There are certain factors that may increase a woman’s risk of developing ovarian cancer.

Inherited gene mutations: While the majority of women who develop ovarian cancer don’t have an inherited gene mutation, the most significant risk factor for ovarian cancer is having an inherited mutation in one of two genes called breast cancer gene 1 (BRCA1) and breast cancer gene 2 (BRCA2). Women with the BRCA1 mutation have a 35 to 70 chance of developing ovarian cancer than do women without this mutation, and for women with a BRCA2 mutation, the chance is between 10 and 30 percent. For most women, the overall lifetime risk is about 1.5 percent, according to the American Cancer Society. You’re at particularly high risk of carrying these types of mutations if you’re of Ashkenazi Jewish descent.

Family history: Sometimes, ovarian cancer occurs in more than one family member but isn’t the result of any known inherited gene mutation. Having a family history of ovarian cancer increases your risk of the disease by 10 to 15 percent.

A history of breast cancer: If you’ve been diagnosed with breast cancer, your risk of ovarian cancer also is elevated.

Age:Ovarian cancer most often develops after menopause. Your risk of ovarian cancer increases with age through your late 70s.

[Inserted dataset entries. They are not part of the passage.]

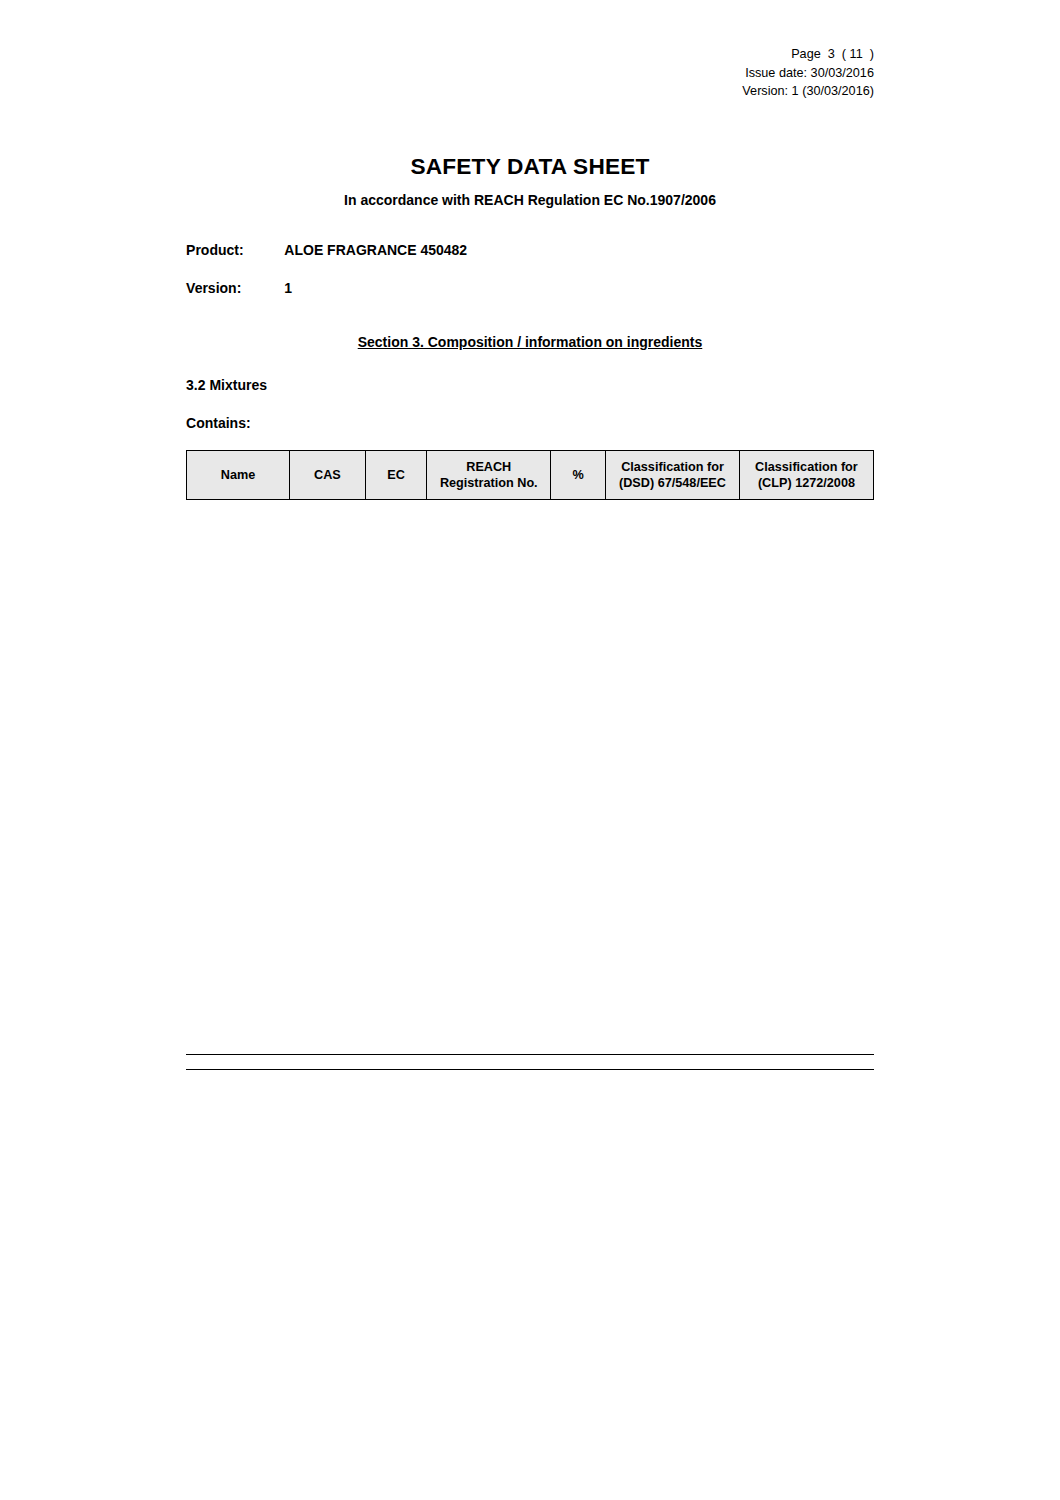Page 3 ( 11 )
Issue date: 30/03/2016
Version: 1 (30/03/2016)
SAFETY DATA SHEET
In accordance with REACH Regulation EC No.1907/2006
Product:
ALOE FRAGRANCE 450482
Version:
1
Section 3. Composition / information on ingredients
3.2 Mixtures
Contains:
| Name | CAS | EC | REACH Registration No. | % | Classification for (DSD) 67/548/EEC | Classification for (CLP) 1272/2008 |
| --- | --- | --- | --- | --- | --- | --- |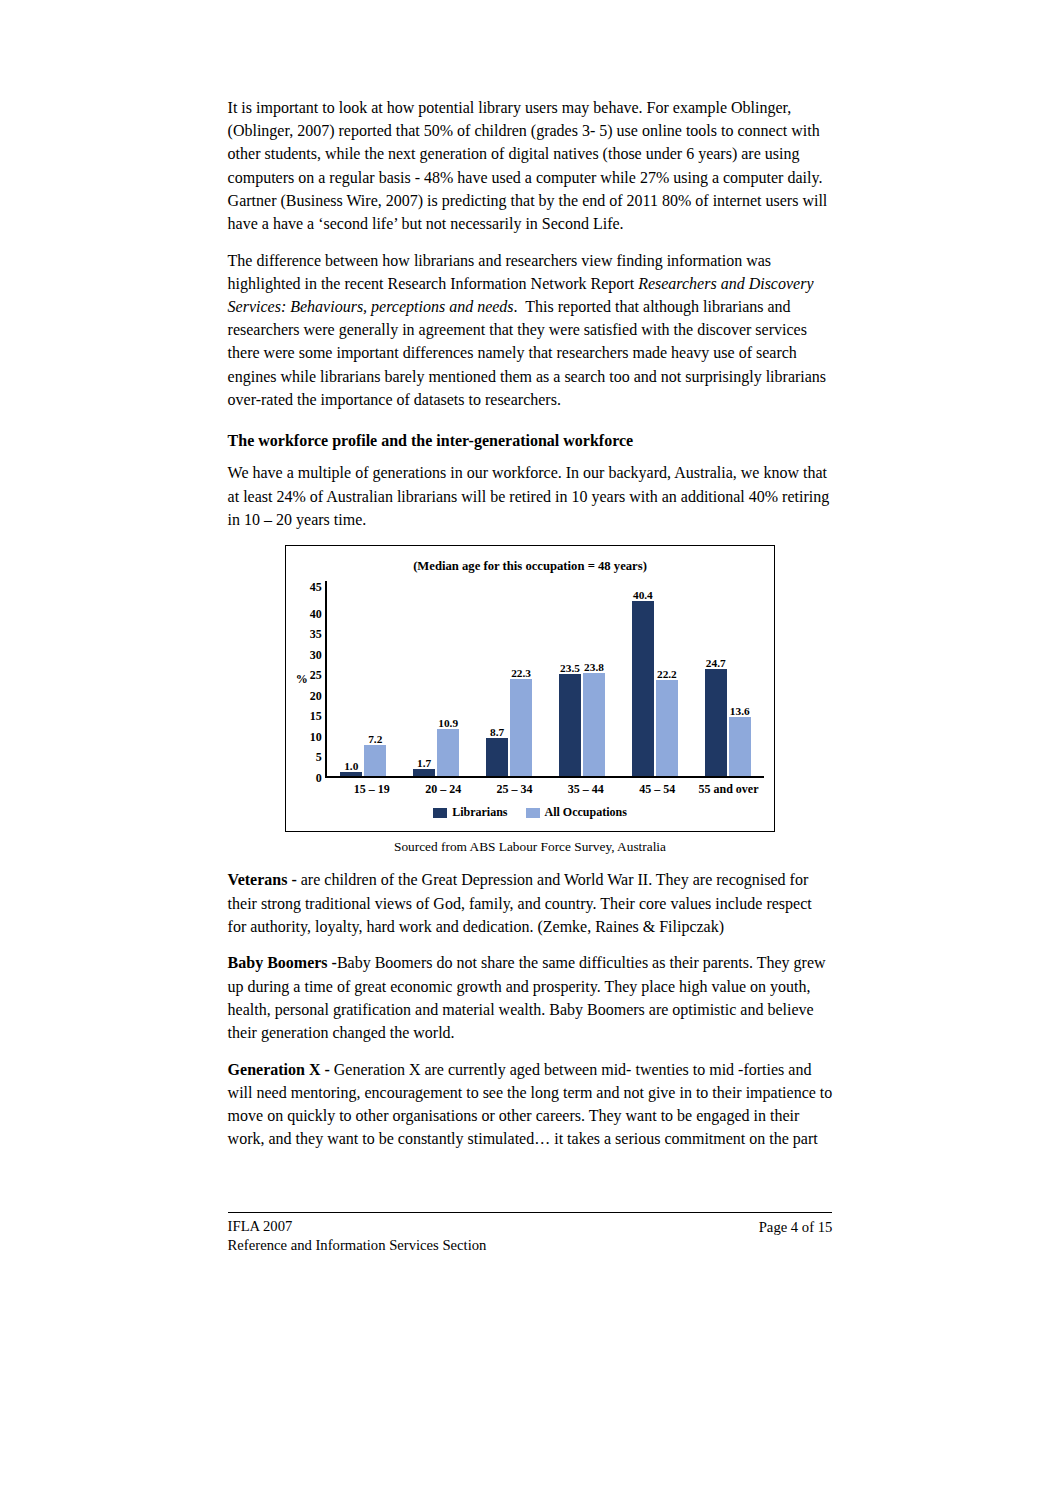It is important to look at how potential library users may behave. For example Oblinger, (Oblinger, 2007) reported that 50% of children (grades 3- 5) use online tools to connect with other students, while the next generation of digital natives (those under 6 years) are using computers on a regular basis - 48% have used a computer while 27% using a computer daily. Gartner (Business Wire, 2007) is predicting that by the end of 2011 80% of internet users will have a have a ‘second life’ but not necessarily in Second Life.
The difference between how librarians and researchers view finding information was highlighted in the recent Research Information Network Report Researchers and Discovery Services: Behaviours, perceptions and needs. This reported that although librarians and researchers were generally in agreement that they were satisfied with the discover services there were some important differences namely that researchers made heavy use of search engines while librarians barely mentioned them as a search too and not surprisingly librarians over-rated the importance of datasets to researchers.
The workforce profile and the inter-generational workforce
We have a multiple of generations in our workforce. In our backyard, Australia, we know that at least 24% of Australian librarians will be retired in 10 years with an additional 40% retiring in 10 – 20 years time.
(Median age for this occupation = 48 years)
%
45 40 35 30 25 20 15 10 5 0
1.0
7.2
1.7
10.9
8.7
22.3
23.5
23.8
40.4
22.2
24.7
13.6
15 – 19 20 – 24 25 – 34 35 – 44 45 – 54 55 and over
Librarians
All Occupations
Sourced from ABS Labour Force Survey, Australia
Veterans - are children of the Great Depression and World War II. They are recognised for their strong traditional views of God, family, and country. Their core values include respect for authority, loyalty, hard work and dedication. (Zemke, Raines & Filipczak)
Baby Boomers -Baby Boomers do not share the same difficulties as their parents. They grew up during a time of great economic growth and prosperity. They place high value on youth, health, personal gratification and material wealth. Baby Boomers are optimistic and believe their generation changed the world.
Generation X - Generation X are currently aged between mid- twenties to mid -forties and will need mentoring, encouragement to see the long term and not give in to their impatience to move on quickly to other organisations or other careers. They want to be engaged in their work, and they want to be constantly stimulated… it takes a serious commitment on the part
IFLA 2007
Reference and Information Services Section
Page 4 of 15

Although most cases of ovarian cancer are diagnosed in post-menopausal women, the disease also occurs in premenopausal women.

Smoking: Smoking is shown to increase the risk of ovarian cancer

Obesity: Women who are obese have a greater risk of developing ovarian cancer. Obesity may also be linked to more-aggressive ovarian cancers, which can result in a shorter time to disease relapse and a decrease in the overall survival rate.

Talc on surgical gloves: The use of talc on surgical gloves is controversial as to its risk in developing ovarian cancer; nonetheless, the use of talc on surgical gloves has been largely abandoned.